4
votes

I set up a very basic metric filter for a log-stream to count the number of lines matching a certain condition. My usecase is very similiar to the one described at the tutorial for counting apache HTTP status codes.

E.g. the log-events look like

127.0.0.1 - frank [10/Oct/2000:13:55:36 -0700] "GET /apache_pb.gif HTTP/1.0" 404 2326

and the filter is very similiar to

[IP, UserInfo, User, Timestamp, RequestInfo, StatusCode=404, Bytes]

I set up the metric-filter via the Cloudwatch console. The filter works perfectly except that it accumulates the values for all instanceids. However the metric is only valuable to me if it it takes the instanceid into account.

Is there a way to get the metric per instanceid, e.g. to write the instanceid as dimension to the metric?

I searched for a while but could not find anything appropriate. It is very important to me, that i don't have to hardcode the instanceid since instances might get terminated at any point and new instances will be created. Further on I want to avoid evaluating the metric on the EC2-machine.

Is there any way to achieve my goal? I would really appreciate any suggestions!

1
You can setup a Custom Log yourself. AWS encourage people to do this, you can even setup logging from your on-prem equipmentJeremy Thompson

1 Answers

4
votes

I don't see how metric filters can help you here. First, they don't support dimensions, you can only set a metric name and namespace. Second, you don't have instance id on the logline and metric filters work per logline.

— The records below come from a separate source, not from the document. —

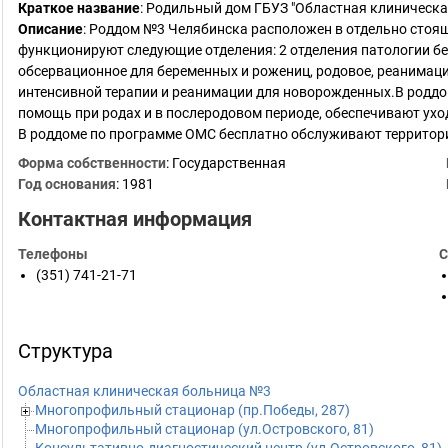
Краткое название
:
Родильный дом ГБУЗ "Областная клиническа
Описание
: Роддом №3 Челябинска расположен в отдельно стоящ
функционируют следующие отделения: 2 отделения патологии бе
обсервационное для беременных и рожениц, родовое, реанимаци
интенсивной терапии и реанимации для новорожденных.В род
помощь при родах и в послеродовом периоде, обеспечивают ух
В роддоме по программе ОМС бесплатно обслуживают террито
Форма собственности
: Государственная
Год основания
:
1981
Контактная информация
Телефоны
С
(351) 741-21-71
Структура
Областная клиническая больница №3
Многопрофильный стационар (пр.Победы, 287)
Многопрофильный стационар (ул.Островского, 81)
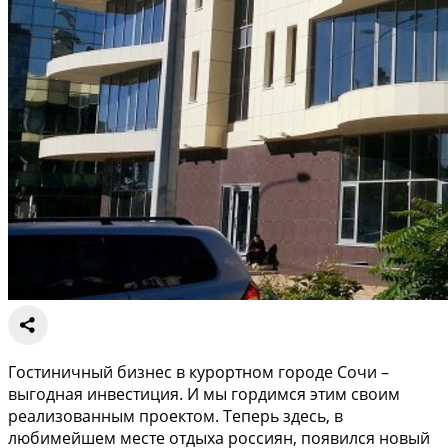
Гостиничный бизнес в курортном городе Сочи –
выгодная инвестиция. И мы гордимся этим своим
реализованным проектом. Теперь здесь, в
любимейшем месте отдыха россиян, появился новый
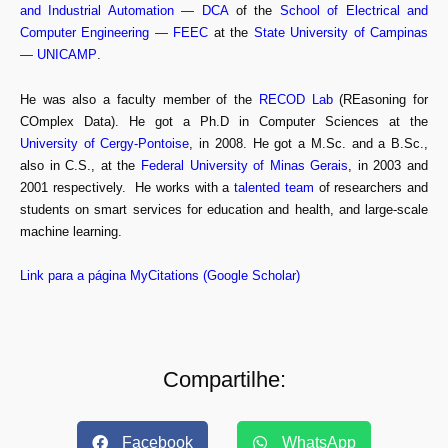
and Industrial Automation — DCA
of the
School of Electrical and
Computer Engineering — FEEC
at the
State University of Campinas
— UNICAMP
.
He was also a faculty member of the
RECOD Lab
(REasoning for
COmplex Data). He got a Ph.D in Computer Sciences at the
University of Cergy-Pontoise
, in 2008. He got a M.Sc. and a B.Sc.,
also in C.S., at the
Federal University of Minas Gerais
, in 2003 and
2001 respectively. He works with a
talented team
of researchers and
students on smart services for education and health, and large-scale
machine learning.
Link para a página MyCitations (Google Scholar)
Compartilhe:
Facebook
WhatsApp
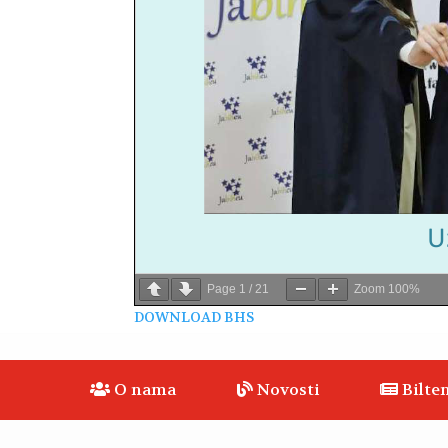
Page
1
/
21
Zoom
100%
DOWNLOAD BHS
O nama
Novosti
Bilten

You could use metric filters if you had exactly 1 instance at a time. Then you could configure autoscaling hook to create new metric filters when new instance launches and put the instance id into the metric name, and have another autoscaling hook to delete the metric filter when the instance terminates. If you have more than 1 instance, this approach would double count the values.

You also say you want to avoid publishing custom metrics from the application itself (this would be my prefered approach).

This leaves us with subscription filters.

You can have your log events delivered to a lambda function. These events will have the information about the log group and log stream where the log event originated. You should have instance id as part of the log stream name.

You would then need to write a lambda function that takes the instance id from the log steam, parses the log event and sends this info back into CloudWatch logs using EMF. But you could just do this directly from the application using CloudWatch Agent and EMF, that's why I would prefer that approach.